> **WHAT TO PRODUCE**
The lines to reproduce from the material below are those from the one containing "3. Build the solution" through the one containing "1. **Test First", both included; write them out exactly and add nothing.

___ ENTRIES SHOWN

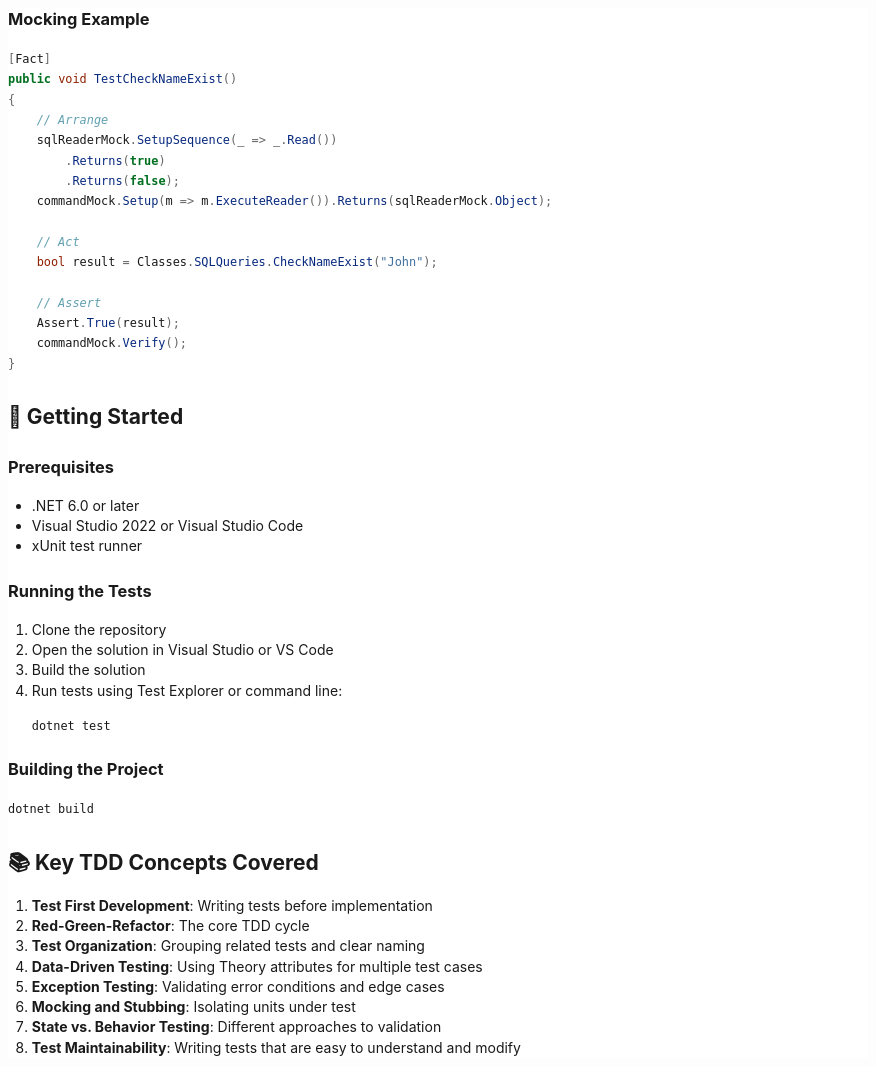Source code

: ### Mocking Example
```csharp
[Fact]
public void TestCheckNameExist()
{
    // Arrange
    sqlReaderMock.SetupSequence(_ => _.Read())
        .Returns(true)
        .Returns(false);
    commandMock.Setup(m => m.ExecuteReader()).Returns(sqlReaderMock.Object);
    
    // Act
    bool result = Classes.SQLQueries.CheckNameExist("John");
    
    // Assert
    Assert.True(result);
    commandMock.Verify();
}
```

## 🚀 Getting Started

### Prerequisites
- .NET 6.0 or later
- Visual Studio 2022 or Visual Studio Code
- xUnit test runner

### Running the Tests
1. Clone the repository
2. Open the solution in Visual Studio or VS Code
3. Build the solution
4. Run tests using Test Explorer or command line:
   ```bash
   dotnet test
   ```

### Building the Project
```bash
dotnet build
```

## 📚 Key TDD Concepts Covered

1. **Test First Development**: Writing tests before implementation
2. **Red-Green-Refactor**: The core TDD cycle
3. **Test Organization**: Grouping related tests and clear naming
4. **Data-Driven Testing**: Using Theory attributes for multiple test cases
5. **Exception Testing**: Validating error conditions and edge cases
6. **Mocking and Stubbing**: Isolating units under test
7. **State vs. Behavior Testing**: Different approaches to validation
8. **Test Maintainability**: Writing tests that are easy to understand and modify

______

> **SOLVED EXERCISE**
3. Build the solution
4. Run tests using Test Explorer or command line:
   ```bash
   dotnet test
   ```

### Building the Project
```bash
dotnet build
```

## 📚 Key TDD Concepts Covered

1. **Test First Development**: Writing tests before implementation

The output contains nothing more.